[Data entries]
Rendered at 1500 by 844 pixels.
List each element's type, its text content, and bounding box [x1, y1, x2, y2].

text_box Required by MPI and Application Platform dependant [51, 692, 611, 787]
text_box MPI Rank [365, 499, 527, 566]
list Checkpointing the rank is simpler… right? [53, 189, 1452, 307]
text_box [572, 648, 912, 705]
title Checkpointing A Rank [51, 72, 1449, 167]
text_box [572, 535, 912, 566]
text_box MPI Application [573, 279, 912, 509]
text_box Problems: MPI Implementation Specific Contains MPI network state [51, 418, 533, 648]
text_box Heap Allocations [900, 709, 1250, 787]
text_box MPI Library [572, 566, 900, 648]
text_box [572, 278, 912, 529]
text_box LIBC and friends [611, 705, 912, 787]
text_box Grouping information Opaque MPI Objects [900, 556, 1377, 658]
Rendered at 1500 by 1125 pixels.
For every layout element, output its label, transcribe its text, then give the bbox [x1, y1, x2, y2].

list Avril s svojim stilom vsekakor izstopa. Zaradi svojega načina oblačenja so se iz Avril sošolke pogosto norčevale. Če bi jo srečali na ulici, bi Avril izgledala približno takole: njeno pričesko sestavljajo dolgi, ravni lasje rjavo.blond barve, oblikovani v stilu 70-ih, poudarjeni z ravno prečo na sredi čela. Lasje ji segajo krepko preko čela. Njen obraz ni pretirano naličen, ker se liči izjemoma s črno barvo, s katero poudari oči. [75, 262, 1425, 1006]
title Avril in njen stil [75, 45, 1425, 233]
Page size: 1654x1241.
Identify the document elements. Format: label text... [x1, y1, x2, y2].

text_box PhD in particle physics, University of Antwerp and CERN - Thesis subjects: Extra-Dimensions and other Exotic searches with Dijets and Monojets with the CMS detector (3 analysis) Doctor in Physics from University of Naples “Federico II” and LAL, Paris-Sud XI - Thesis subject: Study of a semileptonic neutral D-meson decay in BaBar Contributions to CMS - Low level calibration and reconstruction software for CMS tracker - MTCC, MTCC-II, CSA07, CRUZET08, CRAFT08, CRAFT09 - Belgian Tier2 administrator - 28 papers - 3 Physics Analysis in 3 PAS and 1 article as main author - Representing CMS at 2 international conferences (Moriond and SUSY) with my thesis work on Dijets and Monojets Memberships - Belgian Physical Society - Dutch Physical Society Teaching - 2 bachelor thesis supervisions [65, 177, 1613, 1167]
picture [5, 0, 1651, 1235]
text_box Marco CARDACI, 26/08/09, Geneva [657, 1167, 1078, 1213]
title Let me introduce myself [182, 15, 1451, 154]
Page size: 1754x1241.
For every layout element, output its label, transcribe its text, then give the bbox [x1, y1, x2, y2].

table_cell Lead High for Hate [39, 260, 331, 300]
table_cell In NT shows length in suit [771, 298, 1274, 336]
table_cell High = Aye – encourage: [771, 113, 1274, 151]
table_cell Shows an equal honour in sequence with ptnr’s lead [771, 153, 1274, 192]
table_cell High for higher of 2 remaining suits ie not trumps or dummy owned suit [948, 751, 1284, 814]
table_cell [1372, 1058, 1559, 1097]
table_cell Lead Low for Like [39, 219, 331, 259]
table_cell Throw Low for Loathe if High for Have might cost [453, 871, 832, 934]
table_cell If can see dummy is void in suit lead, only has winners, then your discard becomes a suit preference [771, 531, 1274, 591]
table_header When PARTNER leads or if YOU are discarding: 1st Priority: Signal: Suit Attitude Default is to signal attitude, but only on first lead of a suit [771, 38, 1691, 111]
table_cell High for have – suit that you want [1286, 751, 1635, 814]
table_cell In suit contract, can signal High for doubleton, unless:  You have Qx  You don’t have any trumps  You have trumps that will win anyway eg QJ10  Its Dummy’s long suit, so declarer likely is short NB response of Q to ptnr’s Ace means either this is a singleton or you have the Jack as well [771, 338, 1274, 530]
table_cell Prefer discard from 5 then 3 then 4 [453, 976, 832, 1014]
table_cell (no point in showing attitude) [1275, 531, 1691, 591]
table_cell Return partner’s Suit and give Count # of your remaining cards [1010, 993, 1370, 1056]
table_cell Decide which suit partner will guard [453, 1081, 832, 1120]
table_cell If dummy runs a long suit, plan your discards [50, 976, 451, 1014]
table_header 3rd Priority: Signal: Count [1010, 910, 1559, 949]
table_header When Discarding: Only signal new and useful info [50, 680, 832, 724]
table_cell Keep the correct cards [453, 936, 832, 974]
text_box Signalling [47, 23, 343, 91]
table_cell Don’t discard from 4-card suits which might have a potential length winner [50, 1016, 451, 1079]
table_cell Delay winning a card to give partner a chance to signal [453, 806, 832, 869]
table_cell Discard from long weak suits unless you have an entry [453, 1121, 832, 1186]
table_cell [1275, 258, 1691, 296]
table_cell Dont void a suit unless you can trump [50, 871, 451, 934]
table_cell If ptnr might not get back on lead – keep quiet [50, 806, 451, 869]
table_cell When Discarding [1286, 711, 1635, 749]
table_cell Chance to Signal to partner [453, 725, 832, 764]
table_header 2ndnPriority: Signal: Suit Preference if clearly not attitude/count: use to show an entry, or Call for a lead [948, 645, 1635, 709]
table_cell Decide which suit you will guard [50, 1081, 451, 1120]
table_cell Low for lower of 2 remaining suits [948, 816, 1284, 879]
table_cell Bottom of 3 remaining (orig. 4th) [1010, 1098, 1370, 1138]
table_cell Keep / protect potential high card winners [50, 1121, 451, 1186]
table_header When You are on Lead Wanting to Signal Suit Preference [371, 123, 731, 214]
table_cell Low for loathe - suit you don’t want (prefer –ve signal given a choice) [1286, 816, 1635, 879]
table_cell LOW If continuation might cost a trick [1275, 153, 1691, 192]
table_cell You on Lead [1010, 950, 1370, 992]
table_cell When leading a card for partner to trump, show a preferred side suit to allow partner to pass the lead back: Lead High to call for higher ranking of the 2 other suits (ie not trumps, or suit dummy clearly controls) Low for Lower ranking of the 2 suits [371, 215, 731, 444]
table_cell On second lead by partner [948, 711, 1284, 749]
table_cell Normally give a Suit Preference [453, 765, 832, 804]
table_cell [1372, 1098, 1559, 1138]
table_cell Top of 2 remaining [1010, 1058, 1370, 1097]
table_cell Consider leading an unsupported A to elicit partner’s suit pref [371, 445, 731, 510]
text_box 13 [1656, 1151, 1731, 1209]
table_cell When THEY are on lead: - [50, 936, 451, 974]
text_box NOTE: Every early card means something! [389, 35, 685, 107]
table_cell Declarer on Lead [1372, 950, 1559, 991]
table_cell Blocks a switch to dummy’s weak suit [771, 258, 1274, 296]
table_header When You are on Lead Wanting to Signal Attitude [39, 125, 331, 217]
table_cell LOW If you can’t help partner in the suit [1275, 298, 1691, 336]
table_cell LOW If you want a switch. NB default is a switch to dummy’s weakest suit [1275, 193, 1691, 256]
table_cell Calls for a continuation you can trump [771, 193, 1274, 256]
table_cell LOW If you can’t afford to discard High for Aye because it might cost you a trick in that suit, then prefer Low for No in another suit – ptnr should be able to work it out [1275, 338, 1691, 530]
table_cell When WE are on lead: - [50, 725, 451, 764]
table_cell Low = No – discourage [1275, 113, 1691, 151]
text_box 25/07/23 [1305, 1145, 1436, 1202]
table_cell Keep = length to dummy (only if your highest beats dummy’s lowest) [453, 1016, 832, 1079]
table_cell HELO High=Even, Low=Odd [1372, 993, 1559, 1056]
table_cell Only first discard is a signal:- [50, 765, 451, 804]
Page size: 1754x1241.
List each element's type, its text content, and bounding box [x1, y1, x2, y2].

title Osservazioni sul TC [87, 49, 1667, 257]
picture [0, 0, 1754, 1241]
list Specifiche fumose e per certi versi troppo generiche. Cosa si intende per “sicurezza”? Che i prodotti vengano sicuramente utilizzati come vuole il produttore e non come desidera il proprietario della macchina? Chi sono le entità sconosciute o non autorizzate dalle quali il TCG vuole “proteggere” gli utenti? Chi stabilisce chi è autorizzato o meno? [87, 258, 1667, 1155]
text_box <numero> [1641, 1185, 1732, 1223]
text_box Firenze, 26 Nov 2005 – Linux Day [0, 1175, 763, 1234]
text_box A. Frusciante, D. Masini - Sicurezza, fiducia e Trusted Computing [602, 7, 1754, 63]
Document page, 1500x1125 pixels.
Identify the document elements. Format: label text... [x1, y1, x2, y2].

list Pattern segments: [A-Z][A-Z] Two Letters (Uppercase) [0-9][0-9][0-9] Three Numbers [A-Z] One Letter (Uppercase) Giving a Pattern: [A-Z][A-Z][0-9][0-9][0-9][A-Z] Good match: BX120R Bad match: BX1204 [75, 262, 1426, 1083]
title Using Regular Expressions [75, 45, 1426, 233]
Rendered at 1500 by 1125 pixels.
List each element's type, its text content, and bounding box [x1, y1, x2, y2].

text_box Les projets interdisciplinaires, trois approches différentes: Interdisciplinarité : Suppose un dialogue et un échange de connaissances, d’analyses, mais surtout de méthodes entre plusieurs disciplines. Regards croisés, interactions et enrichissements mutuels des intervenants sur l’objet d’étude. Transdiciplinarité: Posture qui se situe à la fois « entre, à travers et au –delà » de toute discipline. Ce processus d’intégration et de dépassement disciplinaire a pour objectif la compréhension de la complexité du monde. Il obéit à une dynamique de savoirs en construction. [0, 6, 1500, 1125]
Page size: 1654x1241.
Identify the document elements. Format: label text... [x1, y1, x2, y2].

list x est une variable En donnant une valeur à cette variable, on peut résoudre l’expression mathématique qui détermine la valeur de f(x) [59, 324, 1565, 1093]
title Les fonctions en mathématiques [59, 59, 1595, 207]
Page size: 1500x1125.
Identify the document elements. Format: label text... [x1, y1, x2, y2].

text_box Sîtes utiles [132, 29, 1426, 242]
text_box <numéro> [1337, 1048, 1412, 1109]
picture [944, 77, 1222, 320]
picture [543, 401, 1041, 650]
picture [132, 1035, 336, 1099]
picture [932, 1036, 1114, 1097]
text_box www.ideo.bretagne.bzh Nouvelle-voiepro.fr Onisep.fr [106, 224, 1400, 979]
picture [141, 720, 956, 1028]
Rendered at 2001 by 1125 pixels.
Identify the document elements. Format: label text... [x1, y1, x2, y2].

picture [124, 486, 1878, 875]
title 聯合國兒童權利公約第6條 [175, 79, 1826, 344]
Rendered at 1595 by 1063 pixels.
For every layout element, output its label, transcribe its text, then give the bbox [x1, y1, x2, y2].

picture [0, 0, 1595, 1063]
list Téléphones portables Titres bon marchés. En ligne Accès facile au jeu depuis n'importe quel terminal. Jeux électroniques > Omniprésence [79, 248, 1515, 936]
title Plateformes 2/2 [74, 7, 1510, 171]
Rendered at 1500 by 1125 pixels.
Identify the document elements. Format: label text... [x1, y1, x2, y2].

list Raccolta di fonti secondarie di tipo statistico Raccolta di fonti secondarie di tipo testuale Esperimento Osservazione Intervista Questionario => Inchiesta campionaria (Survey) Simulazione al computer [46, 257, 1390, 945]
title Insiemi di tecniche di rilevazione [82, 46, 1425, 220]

**Request**:
Copy the listing from its first line through the line that contains "title Avril in njen stil [75, 45, 1425, 233]", changing every "pixels" to "px" and leaving everything else as it is.

**Solution for this exercise**:
Rendered at 1500 by 844 px.
List each element's type, its text content, and bounding box [x1, y1, x2, y2].

text_box Required by MPI and Application Platform dependant [51, 692, 611, 787]
text_box MPI Rank [365, 499, 527, 566]
list Checkpointing the rank is simpler… right? [53, 189, 1452, 307]
text_box [572, 648, 912, 705]
title Checkpointing A Rank [51, 72, 1449, 167]
text_box [572, 535, 912, 566]
text_box MPI Application [573, 279, 912, 509]
text_box Problems: MPI Implementation Specific Contains MPI network state [51, 418, 533, 648]
text_box Heap Allocations [900, 709, 1250, 787]
text_box MPI Library [572, 566, 900, 648]
text_box [572, 278, 912, 529]
text_box LIBC and friends [611, 705, 912, 787]
text_box Grouping information Opaque MPI Objects [900, 556, 1377, 658]
Rendered at 1500 by 1125 px.
For every layout element, output its label, transcribe its text, then give the bbox [x1, y1, x2, y2].

list Avril s svojim stilom vsekakor izstopa. Zaradi svojega načina oblačenja so se iz Avril sošolke pogosto norčevale. Če bi jo srečali na ulici, bi Avril izgledala približno takole: njeno pričesko sestavljajo dolgi, ravni lasje rjavo.blond barve, oblikovani v stilu 70-ih, poudarjeni z ravno prečo na sredi čela. Lasje ji segajo krepko preko čela. Njen obraz ni pretirano naličen, ker se liči izjemoma s črno barvo, s katero poudari oči. [75, 262, 1425, 1006]
title Avril in njen stil [75, 45, 1425, 233]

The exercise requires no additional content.